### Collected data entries
┌────────

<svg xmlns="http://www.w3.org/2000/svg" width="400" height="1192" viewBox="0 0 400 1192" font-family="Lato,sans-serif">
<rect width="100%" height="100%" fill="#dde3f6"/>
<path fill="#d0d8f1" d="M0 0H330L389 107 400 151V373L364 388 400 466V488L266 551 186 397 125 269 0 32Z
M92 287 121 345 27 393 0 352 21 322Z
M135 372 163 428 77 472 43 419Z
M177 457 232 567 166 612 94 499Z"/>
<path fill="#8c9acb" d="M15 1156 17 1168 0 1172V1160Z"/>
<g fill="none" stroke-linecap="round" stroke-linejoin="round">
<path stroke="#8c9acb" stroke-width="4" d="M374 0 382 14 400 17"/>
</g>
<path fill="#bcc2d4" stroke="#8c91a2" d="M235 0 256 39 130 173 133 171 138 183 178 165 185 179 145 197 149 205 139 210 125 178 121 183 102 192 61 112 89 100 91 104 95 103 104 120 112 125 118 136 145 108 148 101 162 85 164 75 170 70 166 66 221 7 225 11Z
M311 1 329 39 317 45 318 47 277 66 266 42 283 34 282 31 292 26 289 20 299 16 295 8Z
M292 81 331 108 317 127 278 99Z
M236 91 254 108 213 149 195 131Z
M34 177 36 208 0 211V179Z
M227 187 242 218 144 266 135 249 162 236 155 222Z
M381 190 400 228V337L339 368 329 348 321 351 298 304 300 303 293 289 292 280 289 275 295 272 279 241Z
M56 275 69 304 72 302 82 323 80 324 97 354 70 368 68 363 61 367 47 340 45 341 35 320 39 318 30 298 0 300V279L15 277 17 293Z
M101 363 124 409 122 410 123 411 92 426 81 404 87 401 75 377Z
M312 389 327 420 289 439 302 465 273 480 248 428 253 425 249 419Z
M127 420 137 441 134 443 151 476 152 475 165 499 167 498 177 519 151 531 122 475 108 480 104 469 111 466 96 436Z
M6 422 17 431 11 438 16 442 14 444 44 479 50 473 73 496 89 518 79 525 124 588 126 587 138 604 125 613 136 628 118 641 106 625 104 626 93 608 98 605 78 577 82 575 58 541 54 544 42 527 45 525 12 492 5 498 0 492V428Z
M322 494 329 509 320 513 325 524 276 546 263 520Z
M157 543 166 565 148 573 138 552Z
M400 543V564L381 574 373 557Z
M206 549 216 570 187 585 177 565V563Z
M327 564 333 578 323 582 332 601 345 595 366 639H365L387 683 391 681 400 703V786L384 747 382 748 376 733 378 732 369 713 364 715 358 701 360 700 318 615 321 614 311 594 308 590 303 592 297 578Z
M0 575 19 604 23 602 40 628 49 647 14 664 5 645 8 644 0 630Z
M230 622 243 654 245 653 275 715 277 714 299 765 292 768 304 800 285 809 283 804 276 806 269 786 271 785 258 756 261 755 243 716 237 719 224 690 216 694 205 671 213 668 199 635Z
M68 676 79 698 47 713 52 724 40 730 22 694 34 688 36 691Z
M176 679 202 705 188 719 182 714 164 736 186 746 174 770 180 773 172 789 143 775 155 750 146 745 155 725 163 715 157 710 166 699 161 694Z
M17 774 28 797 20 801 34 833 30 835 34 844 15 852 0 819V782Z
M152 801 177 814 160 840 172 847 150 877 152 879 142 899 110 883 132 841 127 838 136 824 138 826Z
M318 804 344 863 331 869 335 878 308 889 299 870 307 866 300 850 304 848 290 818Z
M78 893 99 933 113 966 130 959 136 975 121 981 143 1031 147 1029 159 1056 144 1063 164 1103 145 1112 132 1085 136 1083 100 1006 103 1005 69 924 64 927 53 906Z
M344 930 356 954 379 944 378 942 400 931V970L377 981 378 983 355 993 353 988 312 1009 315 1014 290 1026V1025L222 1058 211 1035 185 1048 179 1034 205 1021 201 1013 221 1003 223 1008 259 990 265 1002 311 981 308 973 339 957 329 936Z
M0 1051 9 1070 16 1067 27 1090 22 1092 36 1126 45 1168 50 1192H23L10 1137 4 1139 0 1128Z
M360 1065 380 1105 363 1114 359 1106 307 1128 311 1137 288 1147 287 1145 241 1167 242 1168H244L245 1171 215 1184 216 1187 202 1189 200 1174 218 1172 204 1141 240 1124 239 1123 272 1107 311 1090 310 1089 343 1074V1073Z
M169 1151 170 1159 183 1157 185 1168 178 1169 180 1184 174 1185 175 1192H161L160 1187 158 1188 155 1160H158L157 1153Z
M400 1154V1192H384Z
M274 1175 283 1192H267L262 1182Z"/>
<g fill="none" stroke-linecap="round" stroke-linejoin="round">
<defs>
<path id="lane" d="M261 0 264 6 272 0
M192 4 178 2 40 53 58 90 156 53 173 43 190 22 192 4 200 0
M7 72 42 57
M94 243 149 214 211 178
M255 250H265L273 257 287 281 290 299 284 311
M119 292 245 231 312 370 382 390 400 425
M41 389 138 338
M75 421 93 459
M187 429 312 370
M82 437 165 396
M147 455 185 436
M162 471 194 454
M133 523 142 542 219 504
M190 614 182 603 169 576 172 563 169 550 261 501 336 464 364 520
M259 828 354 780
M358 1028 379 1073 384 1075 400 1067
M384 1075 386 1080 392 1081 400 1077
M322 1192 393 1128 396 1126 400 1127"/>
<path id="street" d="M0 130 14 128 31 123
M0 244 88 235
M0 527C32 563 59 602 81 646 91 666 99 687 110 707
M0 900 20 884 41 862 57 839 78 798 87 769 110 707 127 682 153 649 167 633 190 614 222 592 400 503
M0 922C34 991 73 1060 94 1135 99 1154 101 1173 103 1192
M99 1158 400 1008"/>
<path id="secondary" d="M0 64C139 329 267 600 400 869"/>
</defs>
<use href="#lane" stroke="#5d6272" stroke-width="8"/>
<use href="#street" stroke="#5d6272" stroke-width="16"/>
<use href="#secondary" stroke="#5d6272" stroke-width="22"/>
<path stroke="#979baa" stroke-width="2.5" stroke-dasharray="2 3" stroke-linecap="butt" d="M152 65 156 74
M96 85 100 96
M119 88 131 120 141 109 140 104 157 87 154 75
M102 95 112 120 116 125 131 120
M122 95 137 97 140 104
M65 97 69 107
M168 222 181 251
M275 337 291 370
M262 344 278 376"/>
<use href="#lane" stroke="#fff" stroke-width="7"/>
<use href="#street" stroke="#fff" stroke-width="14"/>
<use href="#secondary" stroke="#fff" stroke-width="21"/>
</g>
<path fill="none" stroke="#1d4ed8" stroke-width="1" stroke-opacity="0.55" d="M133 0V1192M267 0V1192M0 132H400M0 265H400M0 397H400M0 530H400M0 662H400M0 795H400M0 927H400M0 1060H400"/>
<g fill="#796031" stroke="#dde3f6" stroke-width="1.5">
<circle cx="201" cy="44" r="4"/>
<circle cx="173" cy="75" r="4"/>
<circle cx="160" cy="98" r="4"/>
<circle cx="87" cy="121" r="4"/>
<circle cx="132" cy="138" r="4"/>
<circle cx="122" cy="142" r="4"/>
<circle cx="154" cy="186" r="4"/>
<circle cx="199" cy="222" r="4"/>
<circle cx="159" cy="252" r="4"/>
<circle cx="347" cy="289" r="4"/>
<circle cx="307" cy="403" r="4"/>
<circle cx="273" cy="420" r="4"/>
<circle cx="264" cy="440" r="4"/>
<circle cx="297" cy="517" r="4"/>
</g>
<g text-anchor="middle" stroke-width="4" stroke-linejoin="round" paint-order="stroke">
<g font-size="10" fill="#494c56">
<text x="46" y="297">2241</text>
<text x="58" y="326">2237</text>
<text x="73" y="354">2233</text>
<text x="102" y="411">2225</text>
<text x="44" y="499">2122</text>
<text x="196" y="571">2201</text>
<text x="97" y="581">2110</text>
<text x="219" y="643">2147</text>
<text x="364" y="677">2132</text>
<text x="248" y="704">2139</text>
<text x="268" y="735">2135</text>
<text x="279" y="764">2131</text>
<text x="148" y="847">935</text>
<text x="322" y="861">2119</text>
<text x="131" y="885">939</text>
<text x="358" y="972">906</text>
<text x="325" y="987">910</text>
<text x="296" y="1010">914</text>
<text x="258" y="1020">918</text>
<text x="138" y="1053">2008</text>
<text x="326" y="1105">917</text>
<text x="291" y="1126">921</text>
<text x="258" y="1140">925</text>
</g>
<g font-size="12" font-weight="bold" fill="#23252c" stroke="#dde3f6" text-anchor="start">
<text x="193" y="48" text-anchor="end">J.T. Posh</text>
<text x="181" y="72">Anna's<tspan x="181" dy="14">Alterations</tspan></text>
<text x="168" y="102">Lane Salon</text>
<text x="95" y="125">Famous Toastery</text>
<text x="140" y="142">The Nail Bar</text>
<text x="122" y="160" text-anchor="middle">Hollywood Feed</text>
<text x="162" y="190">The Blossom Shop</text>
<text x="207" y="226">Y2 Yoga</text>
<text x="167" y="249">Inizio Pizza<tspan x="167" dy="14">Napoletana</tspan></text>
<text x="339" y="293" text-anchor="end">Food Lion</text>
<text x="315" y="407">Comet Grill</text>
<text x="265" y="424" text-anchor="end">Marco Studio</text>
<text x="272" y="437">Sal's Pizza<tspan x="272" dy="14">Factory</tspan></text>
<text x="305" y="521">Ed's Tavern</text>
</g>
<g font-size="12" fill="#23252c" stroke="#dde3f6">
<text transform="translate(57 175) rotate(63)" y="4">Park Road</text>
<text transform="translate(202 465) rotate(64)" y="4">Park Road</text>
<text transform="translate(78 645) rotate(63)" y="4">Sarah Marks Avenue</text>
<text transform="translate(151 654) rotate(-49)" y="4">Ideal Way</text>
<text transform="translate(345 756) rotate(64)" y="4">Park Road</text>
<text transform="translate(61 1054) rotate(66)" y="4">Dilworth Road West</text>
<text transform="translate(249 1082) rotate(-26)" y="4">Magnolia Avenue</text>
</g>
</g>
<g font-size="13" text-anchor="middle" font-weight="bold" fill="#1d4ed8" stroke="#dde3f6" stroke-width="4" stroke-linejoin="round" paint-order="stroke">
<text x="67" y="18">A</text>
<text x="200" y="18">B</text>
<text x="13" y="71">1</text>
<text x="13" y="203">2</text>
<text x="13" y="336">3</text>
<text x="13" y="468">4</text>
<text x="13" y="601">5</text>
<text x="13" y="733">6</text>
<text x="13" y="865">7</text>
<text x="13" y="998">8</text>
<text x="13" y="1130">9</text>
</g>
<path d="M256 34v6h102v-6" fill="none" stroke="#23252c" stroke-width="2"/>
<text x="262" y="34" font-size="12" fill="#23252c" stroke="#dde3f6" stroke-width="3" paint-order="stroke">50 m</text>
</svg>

└────────

### AIM OF THE EXERCISE
Return only the lines between the one holding "221 7 225 11Z" and the one holding "M101 363 124", inclusive, exactly as they appear above.

### EXPECTED ANSWER
<path fill="#bcc2d4" stroke="#8c91a2" d="M235 0 256 39 130 173 133 171 138 183 178 165 185 179 145 197 149 205 139 210 125 178 121 183 102 192 61 112 89 100 91 104 95 103 104 120 112 125 118 136 145 108 148 101 162 85 164 75 170 70 166 66 221 7 225 11Z
M311 1 329 39 317 45 318 47 277 66 266 42 283 34 282 31 292 26 289 20 299 16 295 8Z
M292 81 331 108 317 127 278 99Z
M236 91 254 108 213 149 195 131Z
M34 177 36 208 0 211V179Z
M227 187 242 218 144 266 135 249 162 236 155 222Z
M381 190 400 228V337L339 368 329 348 321 351 298 304 300 303 293 289 292 280 289 275 295 272 279 241Z
M56 275 69 304 72 302 82 323 80 324 97 354 70 368 68 363 61 367 47 340 45 341 35 320 39 318 30 298 0 300V279L15 277 17 293Z
M101 363 124 409 122 410 123 411 92 426 81 404 87 401 75 377Z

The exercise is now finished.